People who are relaxed heal better than those who are stressed.  Being in an unfamiliar environment (like a hospital) can stress some people.  Being at home in your own bed can be very healing.  There is also less chance of infection at home if you are taking care of your incisions properly.  In a hospital setting, all different kinds of bacteria & viruses are around…that’s what hospitals are for.  While the surgical rooms are sterile, it does not mean that every surface is.  The risk of contracting a staph infection, for instance, are far higher if you are in a hospital setting.

During the healing process, be sure to follow your doctor’s advice.   Resting will be paramount to your healing.  Resting is possible without being entirely sedentary, however.  Depending on the type of healing that you are doing, the doctor may recommend that you rest while also having brief periods of movement to keep your other muscles in tact and keep you as mobile as possible.  Listen carefully to the instructions, and if you have any questions after arriving home, be sure to call the physician’s office to clarify any instructions or ask for a re-cap if you are unsure about anything.  If one of your joints is supposed to remain immobile (shoulder, for instance), they will let you know and tell you how to stabilize the joint so that it will not move.

Hydration is paramount after surgery, as well as after a major illness.  Water flushes out any toxins created in your body from stress & also keeps you from getting dehydrated.  Drink good, clean water, or if you prefer warm beverages drink a mild herbal tea or lemon water.

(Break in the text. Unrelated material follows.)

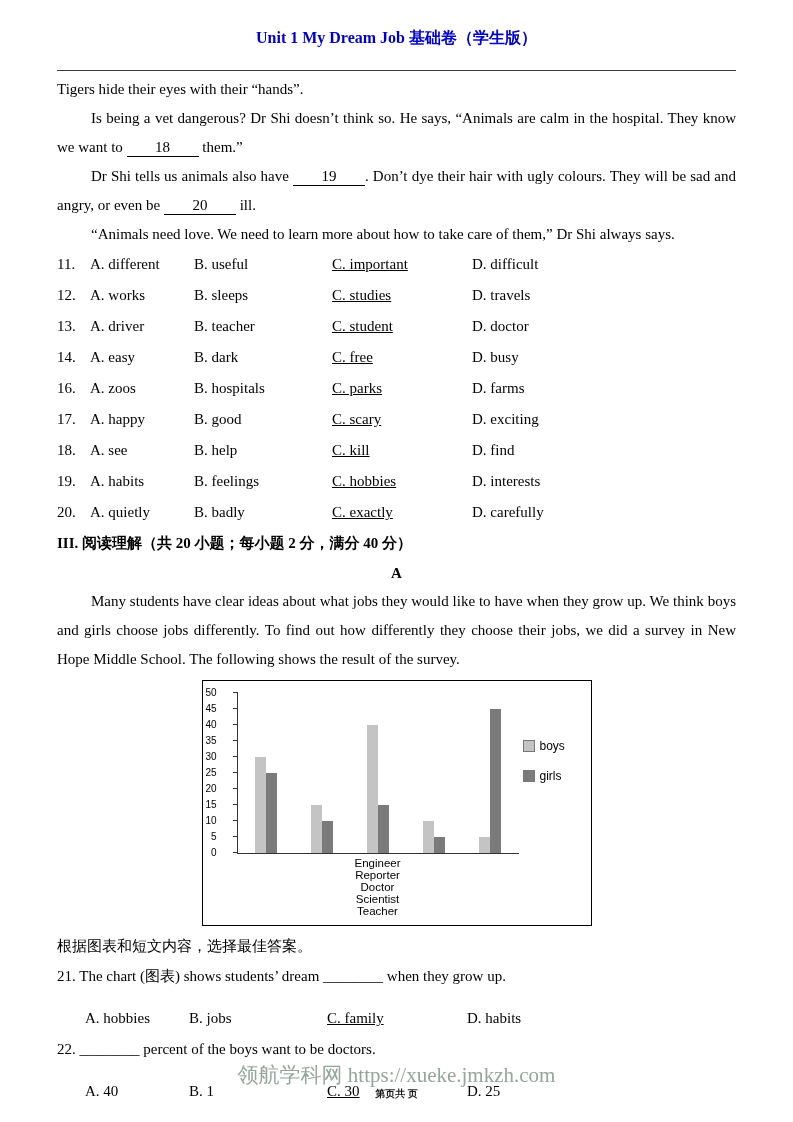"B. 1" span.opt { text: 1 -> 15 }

Medication may be necessary during your recovery for pain relief.  Many people can get by without these but be sure to talk with your doctor.  Some of them are given so that you can stay ahead of the pain and if you stop taking them it could take several days before you are able to control the pain again.  If you do not like taking medications, let him/her know so that they can prescribe the bare minimum.

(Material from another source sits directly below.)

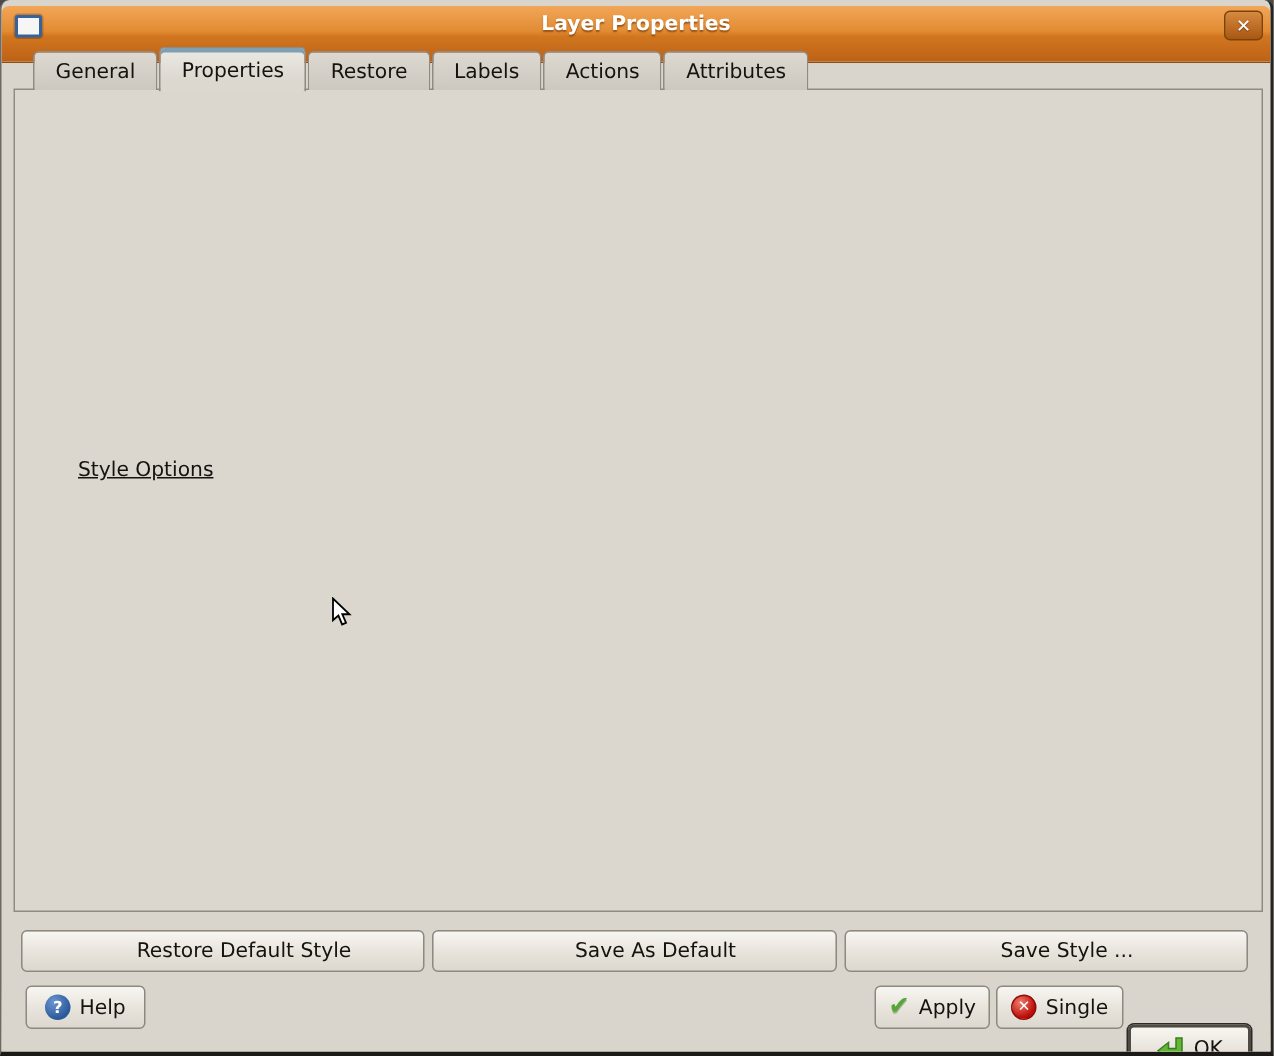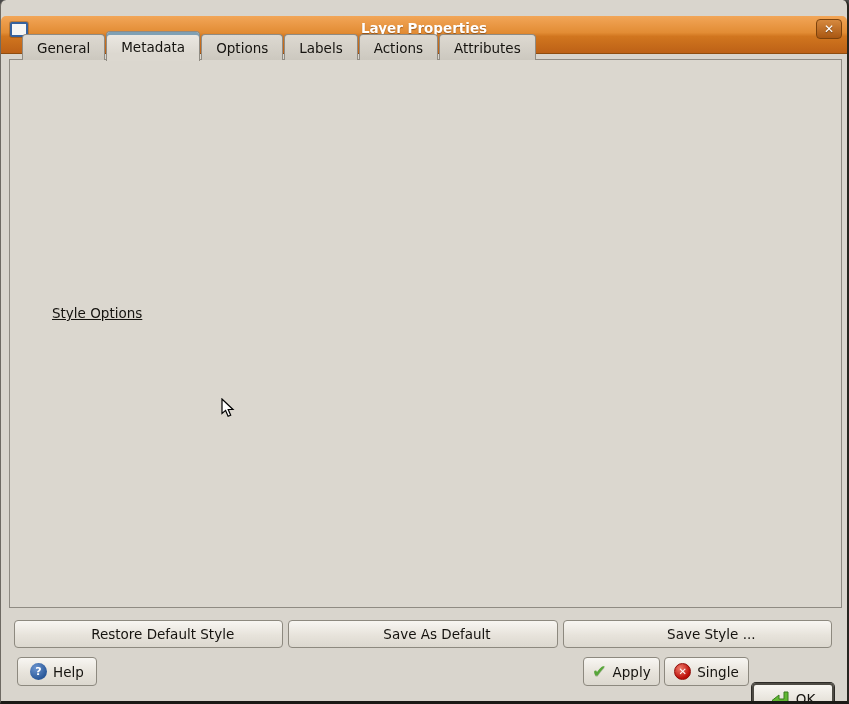"Layer Properties" .titlebar { top: 16px -> 4px }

Follow-up appointments are very important.  If you are not healing just right, or if your illness has left you with unexpected repercussions, let your doctor know.  If you’ve been on a stint of anti-biotics, for instance, and notice that you are having stomach issues following their use, bring it up to the doctor.  If your infection was knocked out by the antibiotic, they may then recommend a therapeutic probiotic to combat the stomach issues.  Medicines can be life-saving, but almost all of them have side -effects.  It is important to be aware of that when you are using them.  Also, be aware that medicines and herbal remedies can have very strong interactions.  Doctors are beginning to have more training in herbals in order to recommend things to their patients that could be less invasive.  In some cases they will recommend traditional medications along with herbals or supplements.  They & the pharmacist have great understanding of interactions between them, so be sure to list everything that you are taking, herbals, pharmaceuticals, and supplements.  Do not be afraid to do so & follow their recommendation for discontinuing certain supplements while you’re taking a new medication.

Lastly, listen to your body.  If something does not seem right, contact your doctor’s office immediately.  They want to know sooner, rather than later, if things have gone amiss.  They will let you know the steps that you need to take to get back on track.